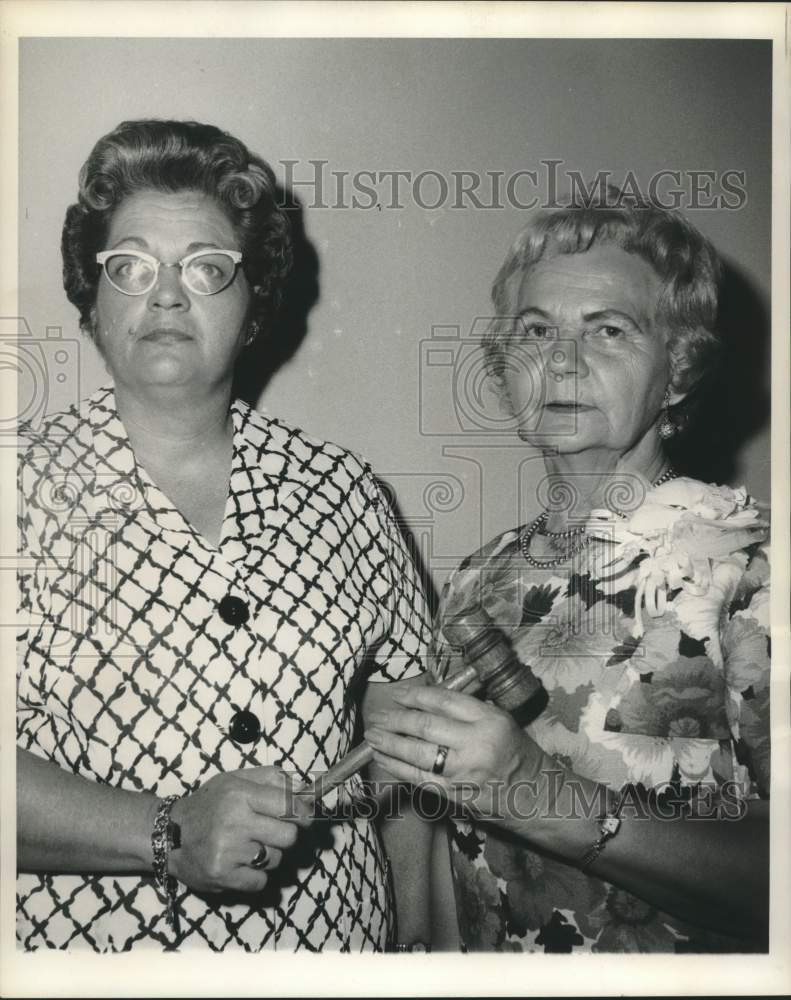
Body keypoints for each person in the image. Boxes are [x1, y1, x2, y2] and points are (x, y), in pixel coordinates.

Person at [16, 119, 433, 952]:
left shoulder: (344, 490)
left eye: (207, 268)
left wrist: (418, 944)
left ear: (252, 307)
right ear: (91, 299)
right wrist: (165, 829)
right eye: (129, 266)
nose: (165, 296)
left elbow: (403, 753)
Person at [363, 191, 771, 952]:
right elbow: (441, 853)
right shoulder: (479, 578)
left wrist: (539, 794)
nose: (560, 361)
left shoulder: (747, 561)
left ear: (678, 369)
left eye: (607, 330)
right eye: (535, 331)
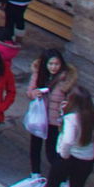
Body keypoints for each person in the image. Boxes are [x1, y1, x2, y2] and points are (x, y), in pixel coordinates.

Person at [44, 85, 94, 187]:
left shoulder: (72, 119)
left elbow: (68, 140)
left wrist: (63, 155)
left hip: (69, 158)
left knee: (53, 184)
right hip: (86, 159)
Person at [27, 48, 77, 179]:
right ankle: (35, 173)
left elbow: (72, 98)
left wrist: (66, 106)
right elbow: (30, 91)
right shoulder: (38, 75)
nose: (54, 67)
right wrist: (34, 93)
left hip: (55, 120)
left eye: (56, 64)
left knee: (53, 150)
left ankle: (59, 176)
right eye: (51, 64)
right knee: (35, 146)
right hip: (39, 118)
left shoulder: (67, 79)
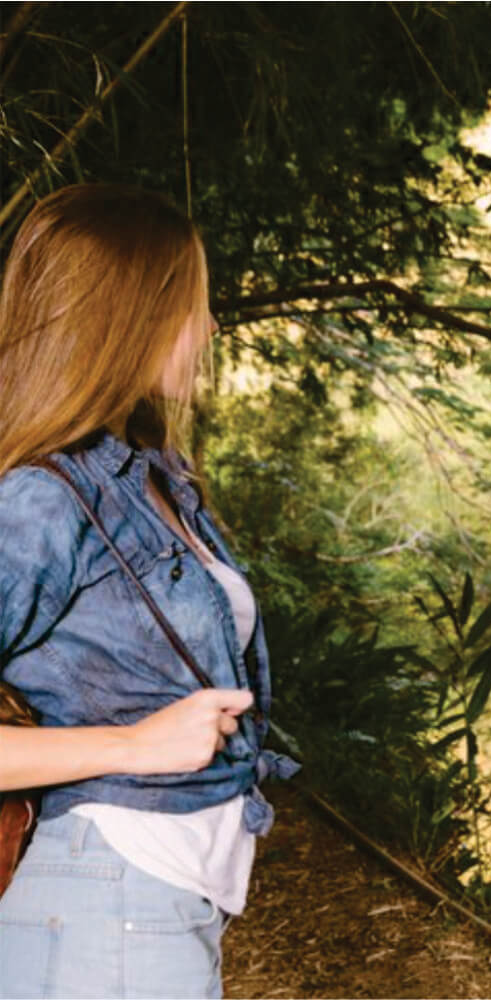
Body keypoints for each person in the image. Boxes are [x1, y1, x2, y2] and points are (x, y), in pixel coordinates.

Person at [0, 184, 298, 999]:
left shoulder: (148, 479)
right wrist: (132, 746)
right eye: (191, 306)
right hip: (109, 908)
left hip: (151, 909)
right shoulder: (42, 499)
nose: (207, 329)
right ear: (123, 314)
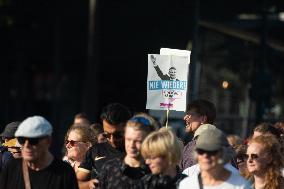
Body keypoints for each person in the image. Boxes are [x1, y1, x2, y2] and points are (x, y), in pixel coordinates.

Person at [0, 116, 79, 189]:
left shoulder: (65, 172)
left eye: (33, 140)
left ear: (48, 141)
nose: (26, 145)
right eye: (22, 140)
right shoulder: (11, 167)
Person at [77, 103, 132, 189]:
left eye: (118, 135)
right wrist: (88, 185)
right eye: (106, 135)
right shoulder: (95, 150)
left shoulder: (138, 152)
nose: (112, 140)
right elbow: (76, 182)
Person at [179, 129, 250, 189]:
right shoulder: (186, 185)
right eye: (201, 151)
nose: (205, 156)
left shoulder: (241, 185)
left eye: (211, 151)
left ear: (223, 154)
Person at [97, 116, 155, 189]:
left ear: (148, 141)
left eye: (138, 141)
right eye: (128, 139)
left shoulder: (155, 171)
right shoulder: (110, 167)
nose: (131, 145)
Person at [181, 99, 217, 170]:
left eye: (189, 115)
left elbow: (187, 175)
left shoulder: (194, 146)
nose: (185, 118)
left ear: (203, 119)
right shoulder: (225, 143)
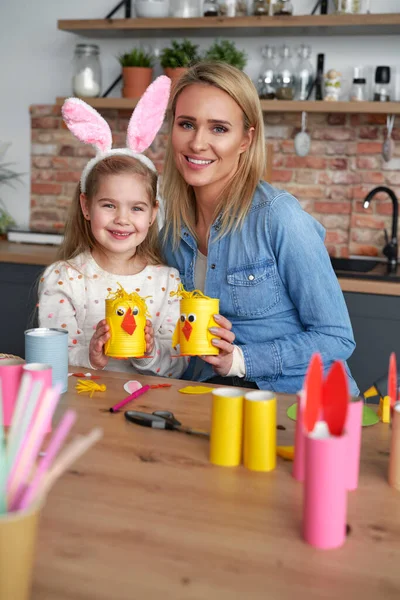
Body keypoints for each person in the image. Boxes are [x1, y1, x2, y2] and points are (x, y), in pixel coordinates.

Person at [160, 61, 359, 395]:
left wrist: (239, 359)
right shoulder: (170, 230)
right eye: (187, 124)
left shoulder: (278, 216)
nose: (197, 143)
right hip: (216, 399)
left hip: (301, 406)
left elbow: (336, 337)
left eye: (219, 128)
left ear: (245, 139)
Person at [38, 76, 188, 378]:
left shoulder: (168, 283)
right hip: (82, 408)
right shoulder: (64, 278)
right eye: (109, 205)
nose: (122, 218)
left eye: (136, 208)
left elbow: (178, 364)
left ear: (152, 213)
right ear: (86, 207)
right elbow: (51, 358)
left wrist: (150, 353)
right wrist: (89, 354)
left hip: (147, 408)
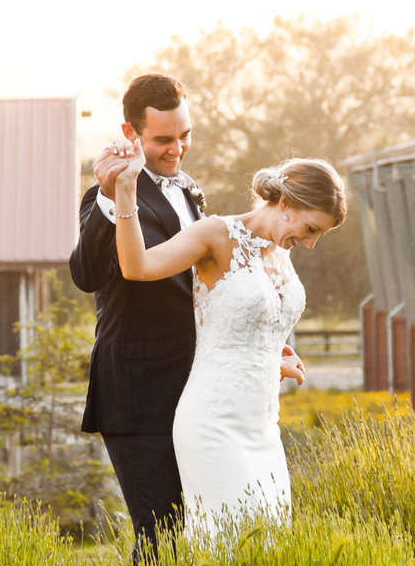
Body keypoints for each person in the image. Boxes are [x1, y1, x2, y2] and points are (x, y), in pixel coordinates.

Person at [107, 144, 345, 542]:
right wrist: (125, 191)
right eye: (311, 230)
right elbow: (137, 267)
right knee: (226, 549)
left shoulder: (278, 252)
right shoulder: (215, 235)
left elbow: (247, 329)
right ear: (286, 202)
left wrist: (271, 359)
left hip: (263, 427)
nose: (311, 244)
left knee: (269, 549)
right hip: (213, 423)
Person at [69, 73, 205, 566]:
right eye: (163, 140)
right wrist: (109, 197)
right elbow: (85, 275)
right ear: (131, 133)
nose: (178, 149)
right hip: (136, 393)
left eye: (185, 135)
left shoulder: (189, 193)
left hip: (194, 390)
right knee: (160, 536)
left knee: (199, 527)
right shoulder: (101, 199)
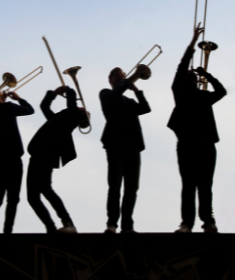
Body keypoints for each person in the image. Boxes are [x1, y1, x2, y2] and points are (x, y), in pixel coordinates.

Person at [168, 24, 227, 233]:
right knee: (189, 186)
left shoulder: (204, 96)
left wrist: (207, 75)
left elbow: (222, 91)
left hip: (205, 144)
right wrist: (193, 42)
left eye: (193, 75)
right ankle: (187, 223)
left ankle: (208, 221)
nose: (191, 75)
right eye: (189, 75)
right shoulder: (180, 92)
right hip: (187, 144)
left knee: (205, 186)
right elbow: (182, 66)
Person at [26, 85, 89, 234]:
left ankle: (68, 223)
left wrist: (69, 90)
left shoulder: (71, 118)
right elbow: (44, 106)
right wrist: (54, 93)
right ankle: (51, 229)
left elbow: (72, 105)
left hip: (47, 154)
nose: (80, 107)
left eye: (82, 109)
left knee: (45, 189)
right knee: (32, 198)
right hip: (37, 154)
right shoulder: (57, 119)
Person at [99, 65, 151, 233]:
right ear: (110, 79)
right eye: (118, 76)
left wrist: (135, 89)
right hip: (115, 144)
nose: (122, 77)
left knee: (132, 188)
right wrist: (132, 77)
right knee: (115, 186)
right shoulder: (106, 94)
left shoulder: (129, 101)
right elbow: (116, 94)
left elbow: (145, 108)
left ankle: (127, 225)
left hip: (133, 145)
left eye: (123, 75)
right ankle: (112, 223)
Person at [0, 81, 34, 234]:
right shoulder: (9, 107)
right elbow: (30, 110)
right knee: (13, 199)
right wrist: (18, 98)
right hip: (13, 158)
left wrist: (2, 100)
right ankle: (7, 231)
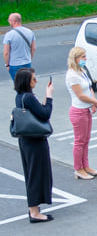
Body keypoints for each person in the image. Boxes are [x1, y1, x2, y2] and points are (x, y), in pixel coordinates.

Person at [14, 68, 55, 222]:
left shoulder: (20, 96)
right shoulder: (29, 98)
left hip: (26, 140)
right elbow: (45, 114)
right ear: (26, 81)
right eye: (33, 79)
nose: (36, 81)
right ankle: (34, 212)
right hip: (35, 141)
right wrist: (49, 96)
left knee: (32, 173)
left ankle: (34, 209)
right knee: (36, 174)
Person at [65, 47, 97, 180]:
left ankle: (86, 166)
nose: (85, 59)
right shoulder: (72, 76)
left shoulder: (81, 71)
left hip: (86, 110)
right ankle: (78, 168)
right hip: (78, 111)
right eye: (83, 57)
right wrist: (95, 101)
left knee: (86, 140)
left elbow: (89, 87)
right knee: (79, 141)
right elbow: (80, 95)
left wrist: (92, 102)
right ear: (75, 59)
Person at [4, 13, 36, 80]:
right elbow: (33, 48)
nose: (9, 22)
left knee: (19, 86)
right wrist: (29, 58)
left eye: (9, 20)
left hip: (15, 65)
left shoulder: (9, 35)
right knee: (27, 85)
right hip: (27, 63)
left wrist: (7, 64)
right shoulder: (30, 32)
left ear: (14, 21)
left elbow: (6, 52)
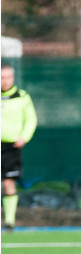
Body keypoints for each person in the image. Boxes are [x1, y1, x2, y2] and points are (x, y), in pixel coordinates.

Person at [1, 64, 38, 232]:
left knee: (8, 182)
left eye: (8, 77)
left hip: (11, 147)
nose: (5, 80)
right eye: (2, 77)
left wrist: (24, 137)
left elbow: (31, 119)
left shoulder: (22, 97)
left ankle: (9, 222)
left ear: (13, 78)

========================================================================

_Task details_: Each line in the records above should be reproduced exactly; images are not copied.

_Result for this task_:
Body keypoints for each person in the image. Boxes are [x1, y1, x2, y2] and points are (x, y), in pixel coordinates.

Person at [16, 119, 433, 952]:
left shoulder: (344, 490)
left eye: (207, 268)
left wrist: (418, 944)
left ear: (252, 307)
right ear: (91, 299)
right wrist: (165, 829)
right eye: (129, 266)
nose: (165, 296)
left elbow: (403, 753)
Person at [363, 191, 771, 952]:
right elbow: (441, 853)
right shoulder: (479, 578)
left wrist: (539, 794)
nose: (560, 361)
left shoulder: (747, 561)
left ear: (678, 369)
left eye: (607, 330)
right eye: (535, 331)
Body keypoints for each person in the image. Boxes are [x1, y1, x2, y2] and points are (x, y), in pixel coordinates.

Person at [44, 85, 94, 187]:
left shoulder: (72, 119)
left elbow: (68, 140)
left wrist: (63, 155)
left hip: (69, 158)
left knee: (53, 184)
right hip: (86, 159)
Person at [27, 48, 77, 179]:
right ankle: (35, 173)
left elbow: (72, 98)
left wrist: (66, 106)
right elbow: (30, 91)
right shoulder: (38, 75)
nose: (54, 67)
right wrist: (34, 93)
left hip: (55, 120)
left eye: (56, 64)
left knee: (53, 150)
left ankle: (59, 176)
right eye: (51, 64)
right knee: (35, 146)
right hip: (39, 118)
left shoulder: (67, 79)
Body keypoints for each person in the image. Boxes are [x1, y1, x2, y2] and points are (x, y), in pixel coordinates.

Person at [0, 184, 298, 999]:
left shoulder: (148, 479)
right wrist: (132, 746)
right eye: (191, 306)
right hip: (109, 908)
left hip: (151, 909)
right shoulder: (42, 499)
nose: (207, 329)
right ear: (123, 314)
Body keypoints for each person in the image. Boxes are [x1, y1, x2, y2] and points are (x, y), in pixel coordinates.

Person at [0, 116, 79, 189]:
left shoulder: (65, 172)
left eye: (33, 140)
left ear: (48, 141)
nose: (26, 145)
right eye: (22, 140)
right shoulder: (11, 167)
Person at [77, 103, 132, 189]:
left eye: (118, 135)
right wrist: (88, 185)
right eye: (106, 135)
right shoulder: (95, 150)
left shoulder: (138, 152)
nose: (112, 140)
right elbow: (76, 182)
Person at [179, 129, 250, 189]:
right shoulder: (186, 185)
right eye: (201, 151)
nose: (205, 156)
left shoulder: (241, 185)
left eye: (211, 151)
left ear: (223, 154)
Person at [97, 116, 155, 189]:
left ear: (148, 141)
left eye: (138, 141)
right eye: (128, 139)
left shoulder: (155, 171)
right shoulder: (110, 167)
nose: (131, 145)
Person at [181, 99, 217, 170]:
left eye: (189, 115)
left elbow: (187, 175)
left shoulder: (194, 146)
nose: (185, 118)
left ear: (203, 119)
right shoulder: (225, 143)
Body keypoints for each person in the image. Boxes are [x1, y1, x2, y2] and points are (x, y), in pixel coordinates.

Person at [160, 61, 359, 395]:
left wrist: (239, 359)
right shoulder: (170, 230)
right eye: (187, 124)
left shoulder: (278, 216)
nose: (197, 143)
right hip: (216, 399)
left hip: (301, 406)
left elbow: (336, 337)
left eye: (219, 128)
left ear: (245, 139)
Person at [38, 76, 188, 378]:
left shoulder: (168, 283)
right hip: (82, 408)
right shoulder: (64, 278)
right eye: (109, 205)
nose: (122, 218)
left eye: (136, 208)
left elbow: (178, 364)
left ear: (152, 213)
right ear: (86, 207)
right elbow: (51, 358)
left wrist: (150, 353)
right wrist: (89, 354)
left hip: (147, 408)
Body keypoints for each person in the image. Boxes are [x1, y1, x2, y2] and points are (x, y), in pixel coordinates.

Person at [107, 144, 345, 542]:
right wrist: (125, 191)
right eye: (311, 230)
right elbow: (137, 267)
right knee: (226, 549)
left shoulder: (278, 252)
right shoulder: (215, 235)
left elbow: (247, 329)
right ear: (286, 202)
left wrist: (271, 359)
left hip: (263, 427)
nose: (311, 244)
left knee: (269, 549)
right hip: (213, 423)
Person at [69, 73, 205, 566]:
right eye: (163, 140)
right wrist: (109, 197)
right elbow: (85, 275)
right ear: (131, 133)
nose: (178, 149)
right hip: (136, 393)
left eye: (185, 135)
left shoulder: (189, 193)
left hip: (194, 390)
right knee: (160, 536)
left knee: (199, 527)
right shoulder: (101, 199)
Body keypoints for each person in the image. Boxes are [x1, y1, x2, y2] and points are (x, y), in pixel coordinates.

Person at [168, 24, 227, 233]:
right knee: (189, 186)
left shoulder: (204, 96)
left wrist: (207, 75)
left elbow: (222, 91)
left hip: (205, 144)
right wrist: (193, 42)
left eye: (193, 75)
right ankle: (187, 223)
left ankle: (208, 221)
nose: (191, 75)
right eye: (189, 75)
right shoulder: (180, 92)
right hip: (187, 144)
left knee: (205, 186)
right elbow: (182, 66)
Person at [26, 85, 89, 234]:
left ankle: (68, 223)
left wrist: (69, 90)
left shoulder: (71, 118)
right elbow: (44, 106)
right wrist: (54, 93)
right ankle: (51, 229)
left elbow: (72, 105)
left hip: (47, 154)
nose: (80, 107)
left eye: (82, 109)
left knee: (45, 189)
right knee: (32, 198)
right hip: (37, 154)
right shoulder: (57, 119)
Person at [99, 65, 151, 233]:
right ear: (110, 79)
right eye: (118, 76)
left wrist: (135, 89)
right hip: (115, 144)
nose: (122, 77)
left knee: (132, 188)
right wrist: (132, 77)
right knee: (115, 186)
right shoulder: (106, 94)
left shoulder: (129, 101)
right elbow: (116, 94)
left elbow: (145, 108)
left ankle: (127, 225)
left hip: (133, 145)
left eye: (123, 75)
right ankle: (112, 223)
Person at [0, 81, 34, 234]:
right shoulder: (9, 107)
right elbow: (30, 110)
right knee: (13, 199)
right wrist: (18, 98)
right hip: (13, 158)
left wrist: (2, 100)
right ankle: (7, 231)
Body keypoints for each person in the image. Boxes are [x1, y1, x2, y2] and points are (x, y), in pixel coordinates.

Person at [14, 68, 55, 222]:
left shoulder: (20, 96)
right shoulder: (29, 98)
left hip: (26, 140)
right elbow: (45, 114)
right ear: (26, 81)
right eye: (33, 79)
nose: (36, 81)
right ankle: (34, 212)
right hip: (35, 141)
right wrist: (49, 96)
left knee: (32, 173)
left ankle: (34, 209)
right knee: (36, 174)
Person at [65, 47, 97, 180]:
left ankle: (86, 166)
nose: (85, 59)
right shoulder: (72, 76)
left shoulder: (81, 71)
left hip: (86, 110)
right ankle: (78, 168)
right hip: (78, 111)
right eye: (83, 57)
right wrist: (95, 101)
left knee: (86, 140)
left elbow: (89, 87)
right knee: (79, 141)
right elbow: (80, 95)
left wrist: (92, 102)
right ear: (75, 59)
Person at [4, 13, 36, 80]:
right elbow: (33, 48)
nose: (9, 22)
left knee: (19, 86)
right wrist: (29, 58)
left eye: (9, 20)
left hip: (15, 65)
left shoulder: (9, 35)
right knee: (27, 85)
right hip: (27, 63)
left wrist: (7, 64)
right shoulder: (30, 32)
left ear: (14, 21)
left elbow: (6, 52)
Body keypoints for each person in the image. Boxes are [x1, y1, x2, y2] and points are (x, y), in pixel coordinates.

Person at [1, 64, 38, 232]:
left knee: (8, 182)
left eye: (8, 77)
left hip: (11, 147)
nose: (5, 80)
right eye: (2, 77)
left wrist: (24, 137)
left elbow: (31, 119)
left shoulder: (22, 97)
left ankle: (9, 222)
left ear: (13, 78)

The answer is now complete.